The National Park Service visitor center at Arches National Park did a very good job on explaining the geology of what you would see up in Arches. School is out in the west and there were a lot more people around than we had anticipated. The campground at the top of Arches was already full. We took the main road and all the side roads up to the top of Arches National Park and just could not believe our eyes. No way to explain how vast this land is and how red the earth is, with arches, spires, knobs, and canyons. We walked up to some of the arches but didn't do as many as we wanted due to the heat and altitude.





A ranger took quite a bit of time with us and helped us plot our course from Arches to Canyonland top and bottom to Natural Bridge to Capitol Reef to Bryce to Zion to north rim of the Grand Canyon to south rim. He asked if were planning on a two week trip to do this!! Hopefully we will be able to camp in some of the national parks in Utah but since we don't' know where we will be when, hard to make reservations. Tonight we are on BLM lands on the Colorado River just north of Moab. We were going into Moab to a recommended restaurant for authentic Mexican food but too nice to just sit by the river and eat left over steak and salad.

4163 miles $1,692.49 in diesel, 370 gallons for overall 11.25 miles per gallon. Not that horrible considering all the mountain driving we have been doing plus the stopping constantly.

Tomorrow we head off to Canyonlands National Park. Weather is supposed to be high 80s and sunny.

Wednesday, June 11, 2008

June 11 - Manila, UT to Green River, Utah

June 11 - Manila, UT to Green River, Utah

Today started with (what else) snow and freezing rain in Manila, Utah. We dieseled up for $4.72 and headed down Route 44 to Forest Road 218 which is known as Sheep Creek Road. This road is through part of the Ashley National Forest and is a real treasure of geology.



At every turn the rock formations change, in both form and color. We took a very leisurely drive never seeing another vehicle or person. Lots of rabbits, cattle, deer and raptors but only one small ranch but no one around. This is less than a 15 mile drive around the loop but took us over an hour and a half as we kept stopping to climb a bit and take pictures.



We next stopped at the Red Canyon Visitor Center which hangs over the Flaming Gorge Reservoir. The weather was just perfect by then, bright sun, clear sky, up to 36F degrees but no wind. You could see forever. We walked the trails around the rim, keeping carefully back from about a 1700 foot drop to the rocks and water below.

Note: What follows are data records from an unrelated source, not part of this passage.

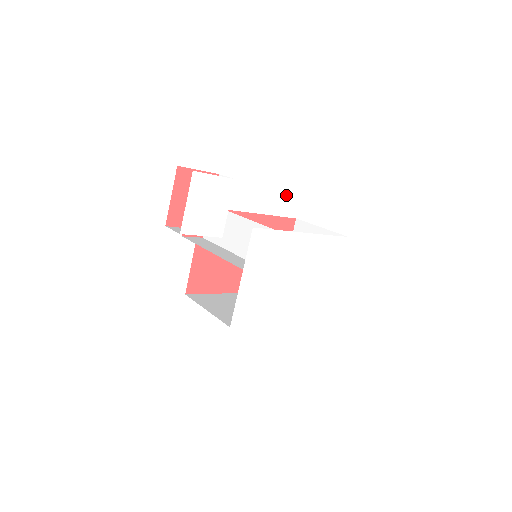
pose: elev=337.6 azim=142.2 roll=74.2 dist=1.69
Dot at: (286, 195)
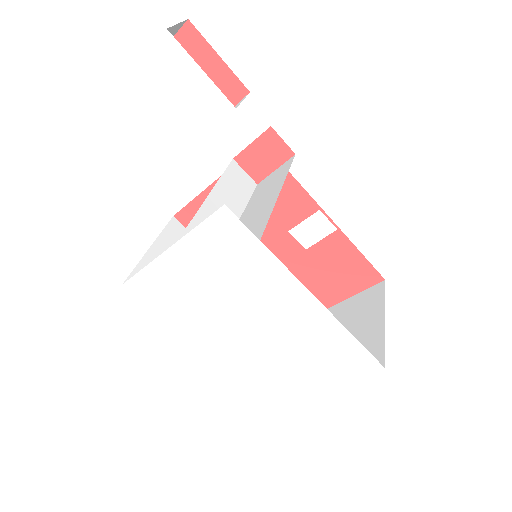
Dot at: (315, 213)
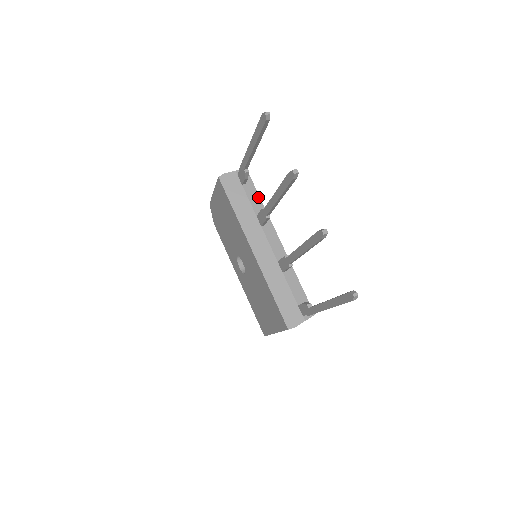
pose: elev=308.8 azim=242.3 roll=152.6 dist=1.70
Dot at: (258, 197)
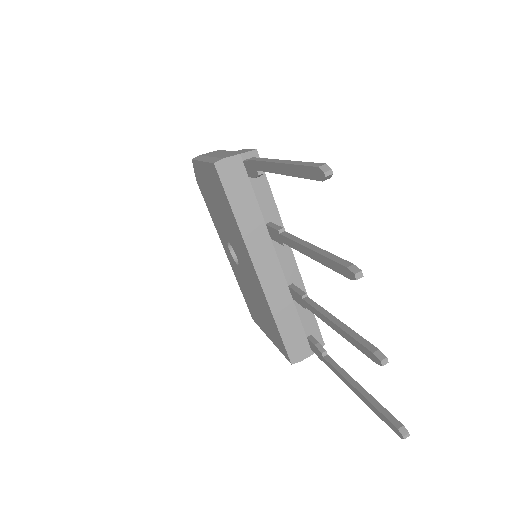
Dot at: (270, 194)
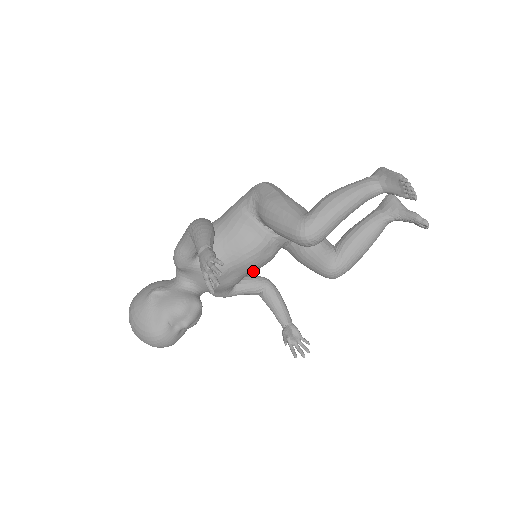
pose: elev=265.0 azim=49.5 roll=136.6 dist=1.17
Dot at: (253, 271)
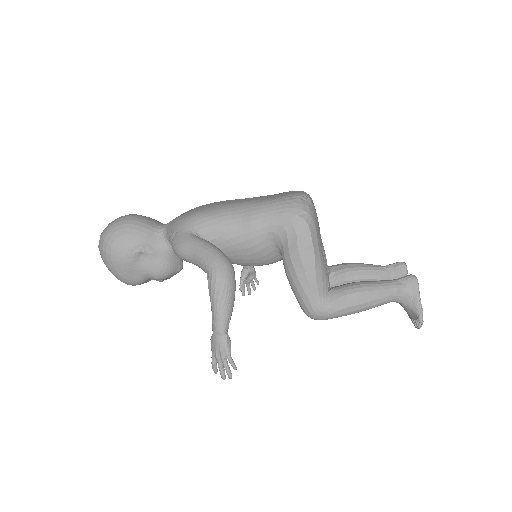
Dot at: occluded
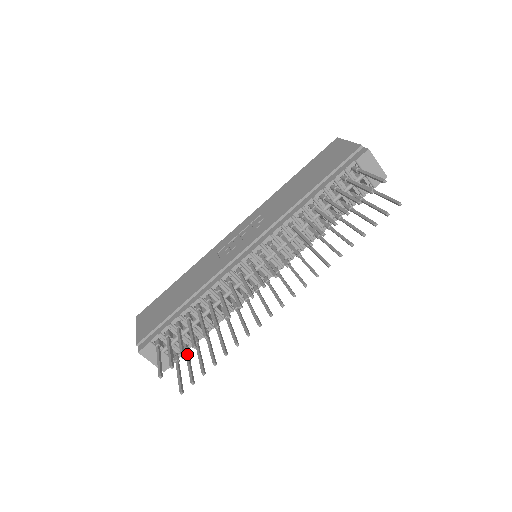
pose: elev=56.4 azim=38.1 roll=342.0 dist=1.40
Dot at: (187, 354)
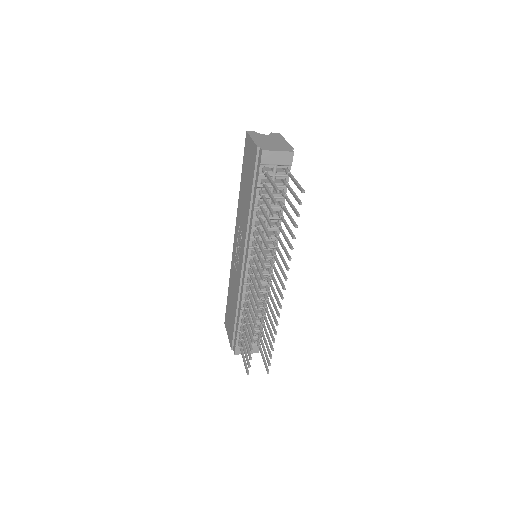
Dot at: (260, 341)
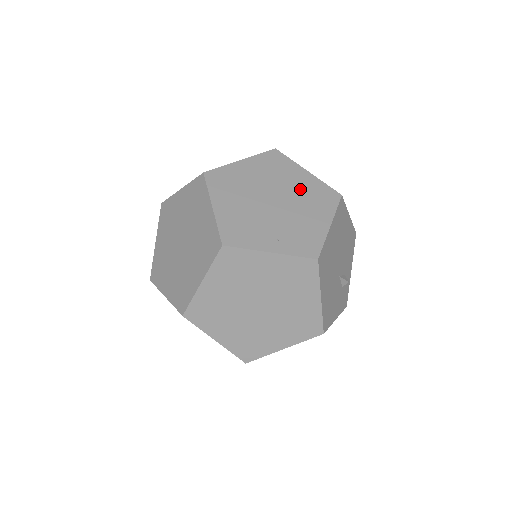
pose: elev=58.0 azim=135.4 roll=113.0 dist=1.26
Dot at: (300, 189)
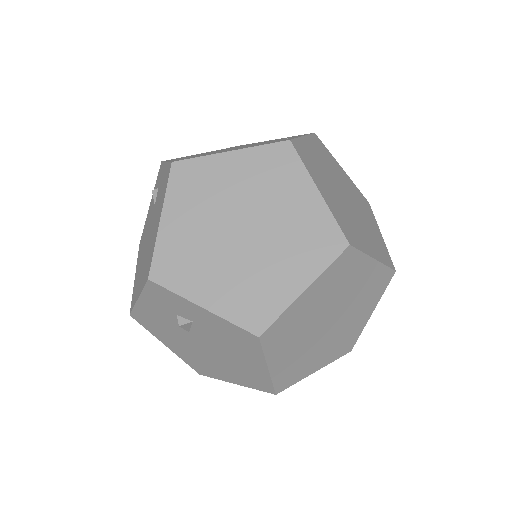
Dot at: occluded
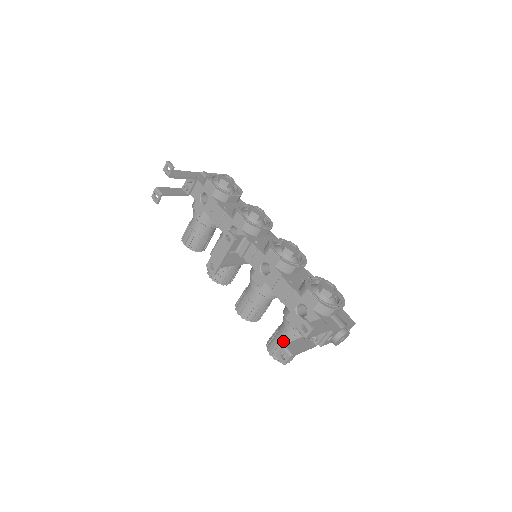
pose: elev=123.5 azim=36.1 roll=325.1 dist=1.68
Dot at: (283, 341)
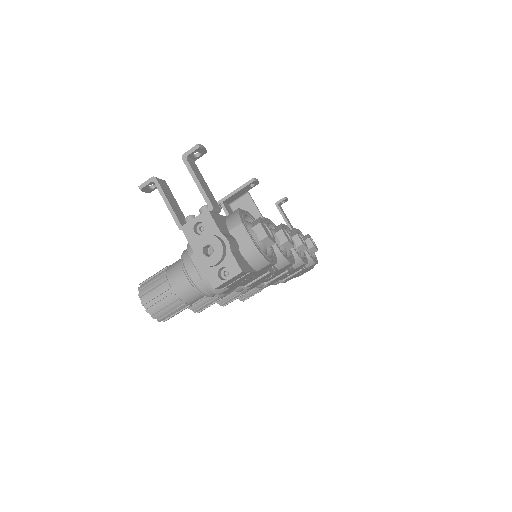
Dot at: occluded
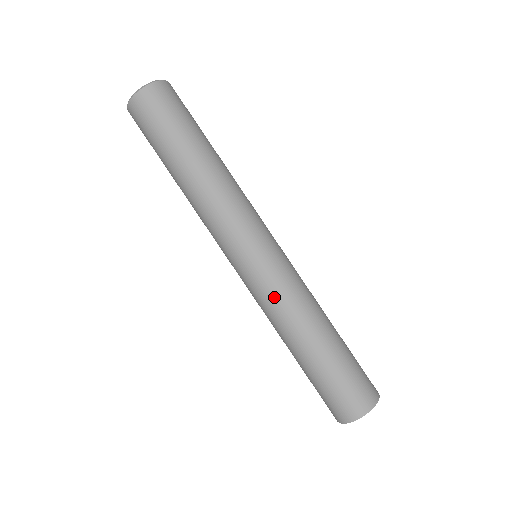
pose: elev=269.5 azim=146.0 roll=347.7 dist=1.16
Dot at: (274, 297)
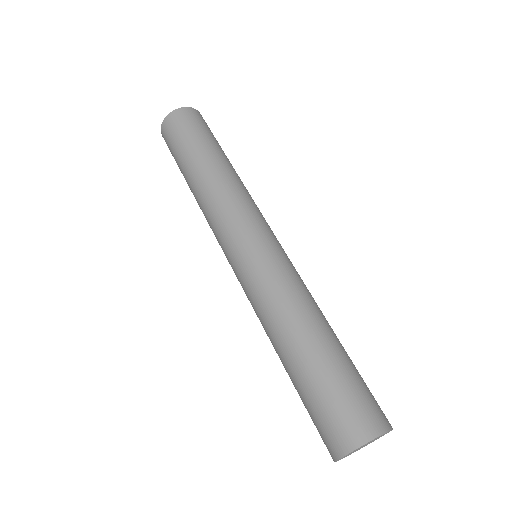
Dot at: (259, 290)
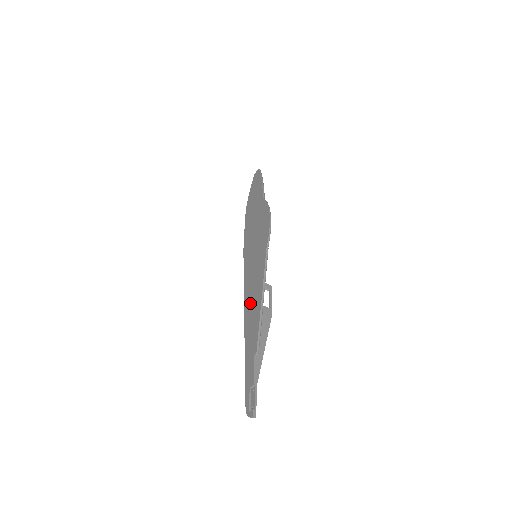
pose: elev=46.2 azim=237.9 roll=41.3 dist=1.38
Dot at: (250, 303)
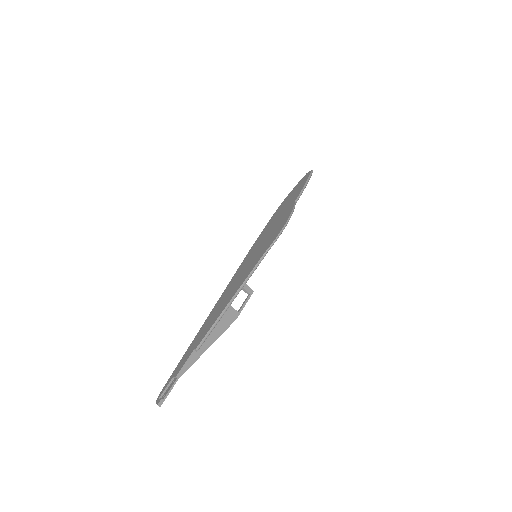
Dot at: (223, 299)
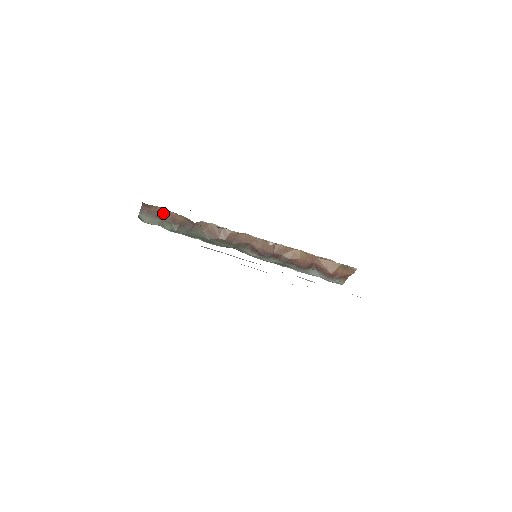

Followed on to the dam at the base of the reservoir but the walkway to the backside to see the dam was closed for renovation. Interesting posters gave the history of how the dam was built. Backtracked up the grade from the dam and continued on Route 191. There is 7 miles of 8% grade with ten switchbacks going up and over a mountain range. Interesting driving especially pulling into the turnouts so the locals could fly by.



We passed phosphate mine operations and about a bazillion cattle ranches way back in the mountains. The houses had no electric poles to them so they either run off of solar or generator. Would hate to be back in there in the winter.

Made a stop at the Red Fleet State Park to see three big red rock formations that look like ships under sail. Then on to Vernal to the Utah Museum of Natural History. Had to make a decision to get a bit of rest off the road or push on a bit closer to Arches and Canyonland National Parks. LONG drive down Route 6 which is the fastest road we've been on in the west. It's flat, 70 mile an hour posted and interesting seeing the buttes and sand dunes on the east side of the road. Not too many people in the west go the speed limit and I don't mean slow. We made it to Green River to a small campground. Tomorrow we start our Grand Circle of the National Parks.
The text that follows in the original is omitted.